**REQUIRED WORK:** Counting only lines that contain "elbow", how many are there in the records below? Give the figure alone.

**DATA RECORDS:**
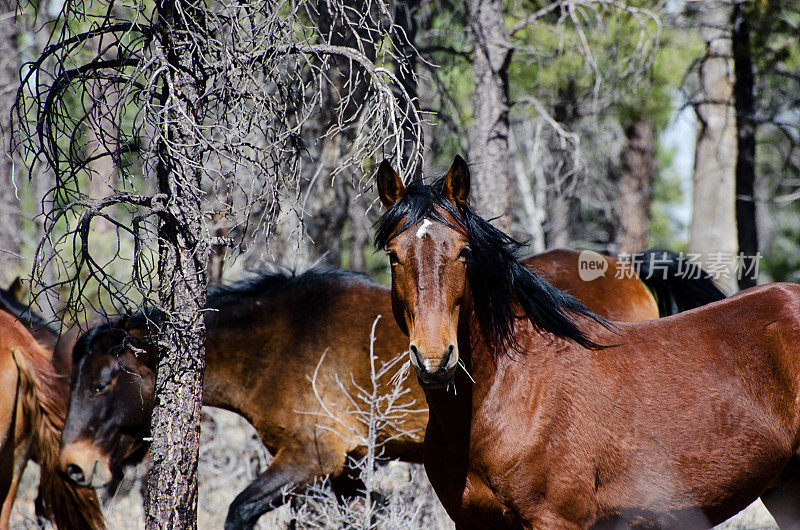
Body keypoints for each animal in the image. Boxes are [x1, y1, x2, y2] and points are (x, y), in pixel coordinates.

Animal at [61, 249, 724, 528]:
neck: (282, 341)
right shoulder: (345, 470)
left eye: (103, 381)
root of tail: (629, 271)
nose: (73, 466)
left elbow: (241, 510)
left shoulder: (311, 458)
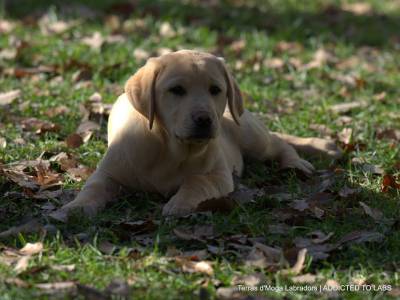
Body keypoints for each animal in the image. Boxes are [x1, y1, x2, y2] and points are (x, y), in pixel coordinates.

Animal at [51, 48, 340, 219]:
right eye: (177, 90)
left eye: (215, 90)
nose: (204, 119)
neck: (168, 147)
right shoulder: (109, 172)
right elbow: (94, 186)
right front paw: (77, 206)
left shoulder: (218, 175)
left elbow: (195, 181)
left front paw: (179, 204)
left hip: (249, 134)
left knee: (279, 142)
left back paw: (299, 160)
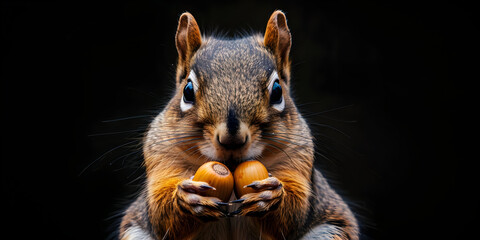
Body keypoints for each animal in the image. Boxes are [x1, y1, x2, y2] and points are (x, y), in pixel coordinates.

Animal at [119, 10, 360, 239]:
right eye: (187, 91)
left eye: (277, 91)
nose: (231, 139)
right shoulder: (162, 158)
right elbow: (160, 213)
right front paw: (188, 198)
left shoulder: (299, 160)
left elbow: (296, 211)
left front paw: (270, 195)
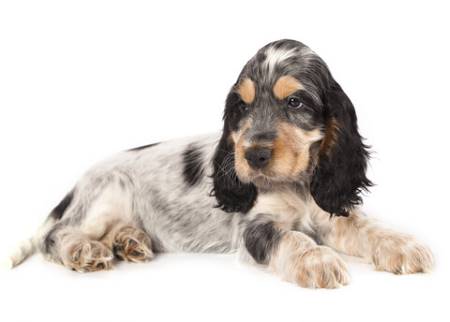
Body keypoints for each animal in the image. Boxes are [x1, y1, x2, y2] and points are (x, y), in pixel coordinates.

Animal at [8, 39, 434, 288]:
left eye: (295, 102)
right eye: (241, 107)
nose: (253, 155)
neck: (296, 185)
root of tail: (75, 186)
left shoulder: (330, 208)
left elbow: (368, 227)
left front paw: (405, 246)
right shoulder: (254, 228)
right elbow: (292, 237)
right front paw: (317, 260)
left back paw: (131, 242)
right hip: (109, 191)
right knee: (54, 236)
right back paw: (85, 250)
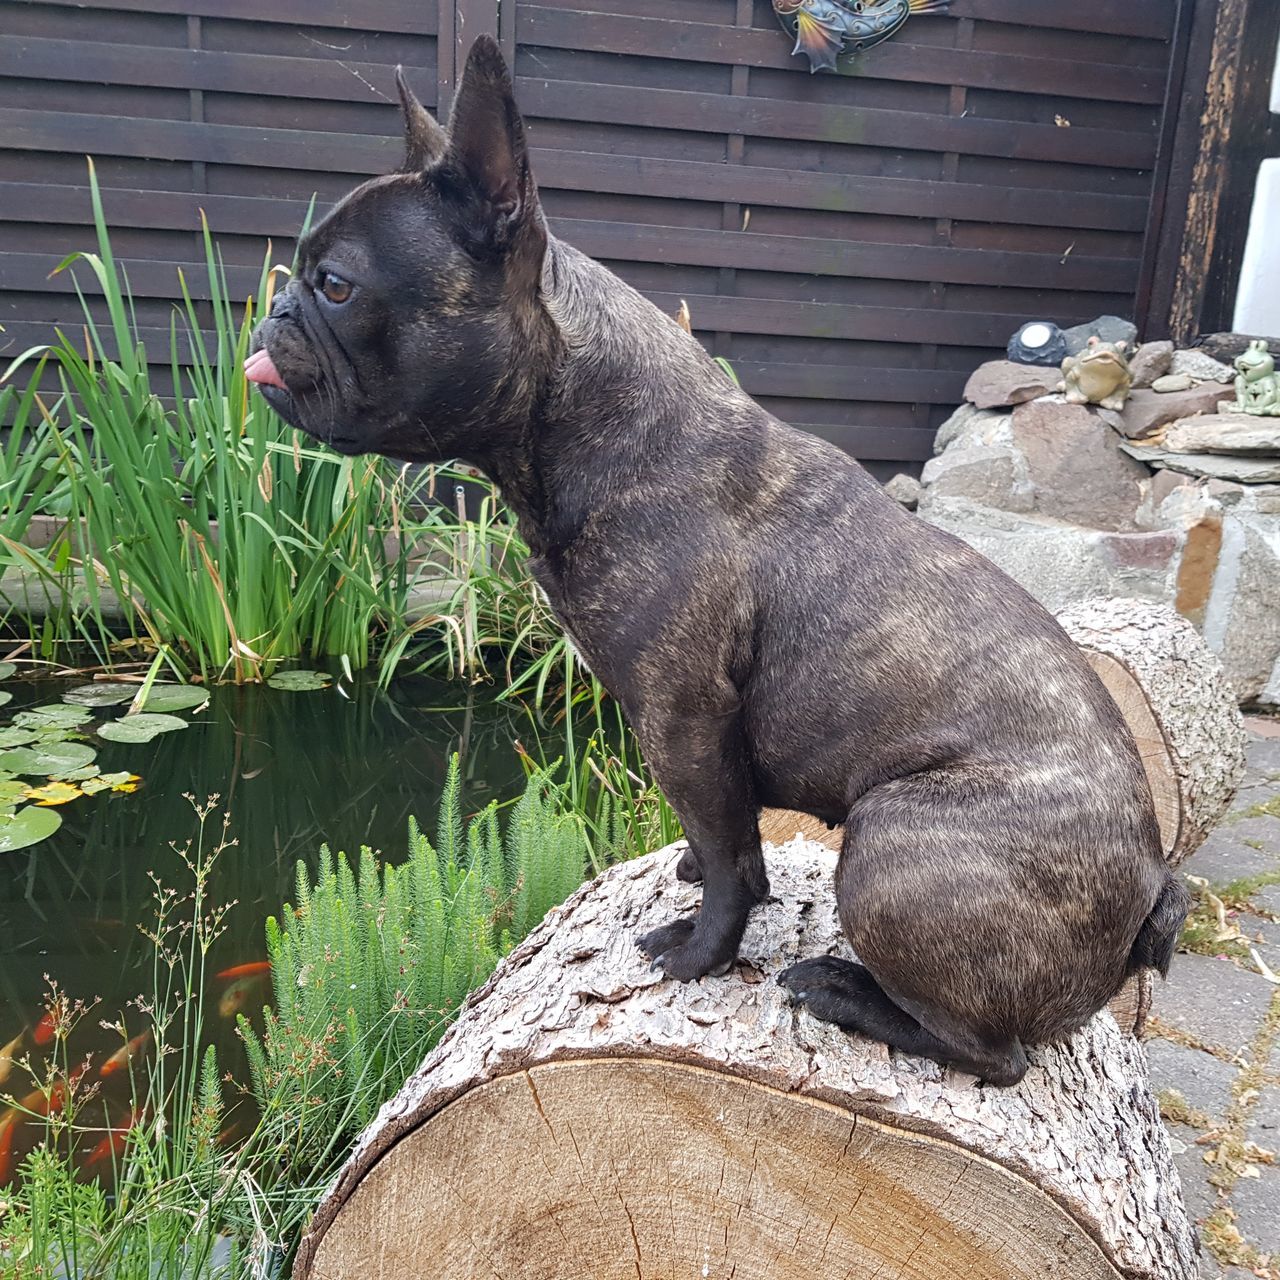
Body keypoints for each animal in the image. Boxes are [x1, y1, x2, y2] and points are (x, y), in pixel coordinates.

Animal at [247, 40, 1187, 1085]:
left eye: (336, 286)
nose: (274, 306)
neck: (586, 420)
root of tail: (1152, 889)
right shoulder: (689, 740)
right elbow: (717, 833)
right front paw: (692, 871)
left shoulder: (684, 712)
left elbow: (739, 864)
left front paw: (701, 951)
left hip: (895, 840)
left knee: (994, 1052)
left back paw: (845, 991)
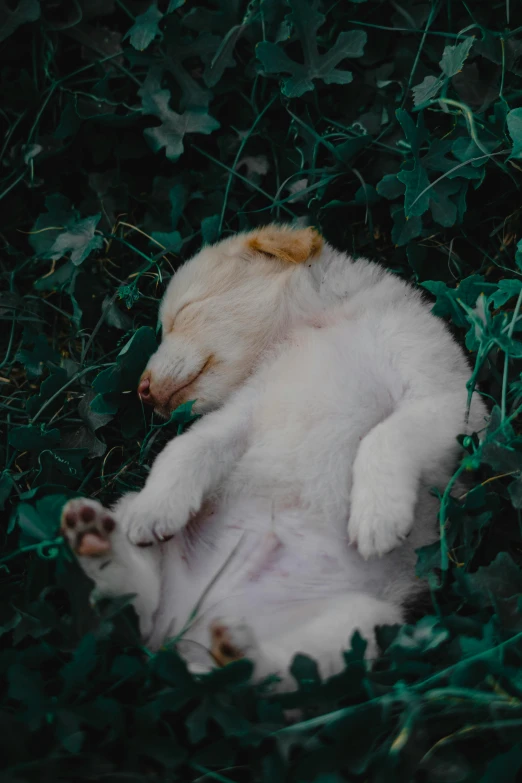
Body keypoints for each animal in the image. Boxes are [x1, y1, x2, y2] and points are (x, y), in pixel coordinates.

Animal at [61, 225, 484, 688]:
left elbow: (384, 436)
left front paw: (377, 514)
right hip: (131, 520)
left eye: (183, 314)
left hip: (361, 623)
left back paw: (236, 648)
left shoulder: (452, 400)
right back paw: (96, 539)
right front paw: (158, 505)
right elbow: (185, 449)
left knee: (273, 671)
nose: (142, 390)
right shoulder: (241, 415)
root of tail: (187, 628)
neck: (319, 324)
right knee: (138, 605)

**RESPONSE:** 11